Maria do Socorro ainda pretende se reaproximar dos filhos
que vivem com sua mãe adotiva. Enquanto isso, ela ainda tenta se entender com o
próprio passado. “Minha filha que vive comigo vive perguntando quem é o pai
dela. Eu tenho vergonha, eu minto, cheguei a dizer que ele morreu.”

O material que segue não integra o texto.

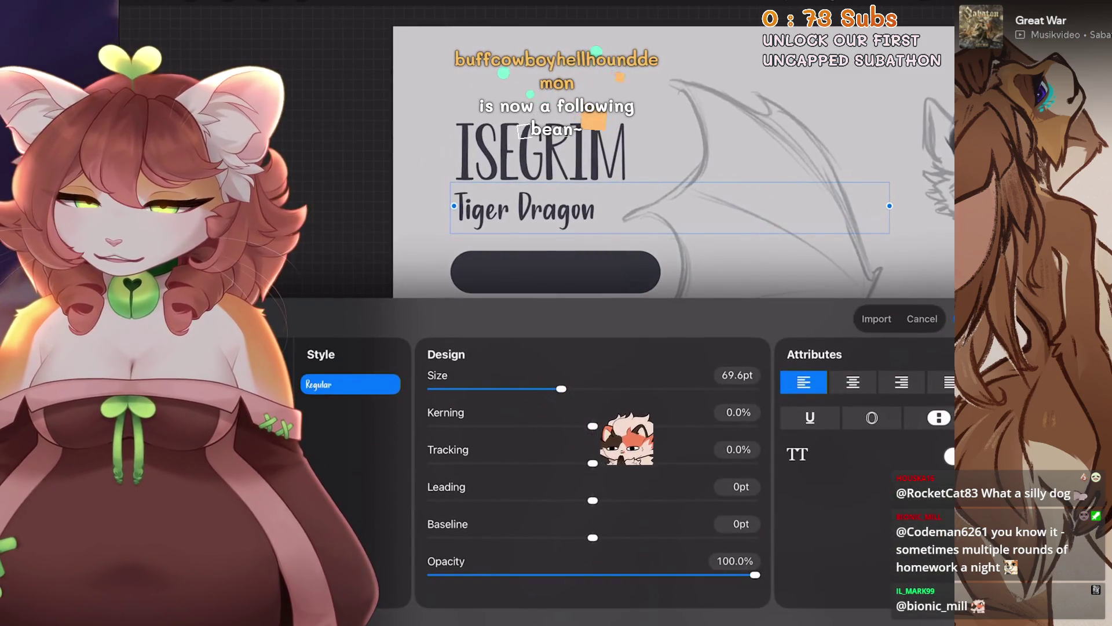
{"action": "left_click", "coordinate": [174, 405]}
{"action": "left_click", "coordinate": [173, 440]}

Dois dias presa em um ponto de prostituição
Com Joana*, de Pernambuco, a história não começou na
violência. Criada pela tia, ela diz não ter tido problemas em casa. Seu
problema existia nas ruas e se aproveitava de meninas imaturas que gostavam de
brincar desacompanhadas. “Eu gostava de sair, de conhecer o mundo, né”, afirmou
ela. Na noite de Ano Novo de 2008, com 17 anos recém-completos, a adolescente
acompanhou uma conhecida do bairro a outro local. A menina lhe disse que
precisava buscar uma troca de roupa para aproveitar o Réveillon. Chegando lá,
porém, Joana disse que se deparou com um espaço aberto lotado de homens, e
mulheres que faziam programa (ouça o depoimento acima).
Joana (nome fictício) sofreu violência sexual em um ponto de
prostituição quando tinha 17 anos (Foto: Mariana Frazão/TV Globo)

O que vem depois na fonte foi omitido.